Beyond the partition is a range of clear glassware in blue, turquoise and lilac, which overlooks a ceiling-high shelf full of clear glass tumblers, plates, bowls and crystal, and thence to black and gold, on one hand, facing another island of products in red and gold.

The MoonRiver store is located in an old two-storied house in Defence Colony — it must have been built for residential use but when Gupta bought it five years ago, it was being used as a gym, so there is also a commercial over-stamp in the way the rooms are laid out.

“We kept it more or less as it was, including the little mandir and the lotus pond in front,” says Gupta, who conceived of the interiors herself with some inputs from her designer friends Vivek Narang and Amrish Arora.

“We changed the facade a bit, to put in these slate walls and made the windows larger so that natural light would come in. Even the yellow and white basic mosaic flooring was left untouched on the ground floor and the stairs; we only added the epoxy flooring on the first floor which gives it a very studio look.”
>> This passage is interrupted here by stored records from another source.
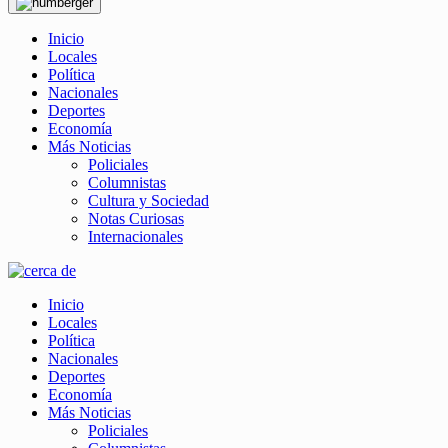
Inicio
Locales
Política
Nacionales
Deportes
Economía
Más Noticias
Policiales
Columnistas
Cultura y Sociedad
Notas Curiosas
Internacionales
Inicio
Locales
Política
Nacionales
Deportes
Economía
Más Noticias
Policiales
As it stands, the straight lines and clean angles of the building structure itself, the white coloured window panes, the modular tables with mirror tops, the shelves in dark wood and the rectangular niches present an interesting contrast with the rich colours and the funky, flowing shapes of the lamps, pots, jugs, trays, vases that abound everywhere.

Upstairs, the clutter clears a little. This is the designer apparel section, and so the design brief seems to have been to create a congenial space where the entire business of buying clothes can be done with some comfort and style.

So, you have a clear space, ringed by large french windows and a seating arrangement in the middle — contrasting pleasingly with the white and black print of the chair, the light epoxy floors and the white walls.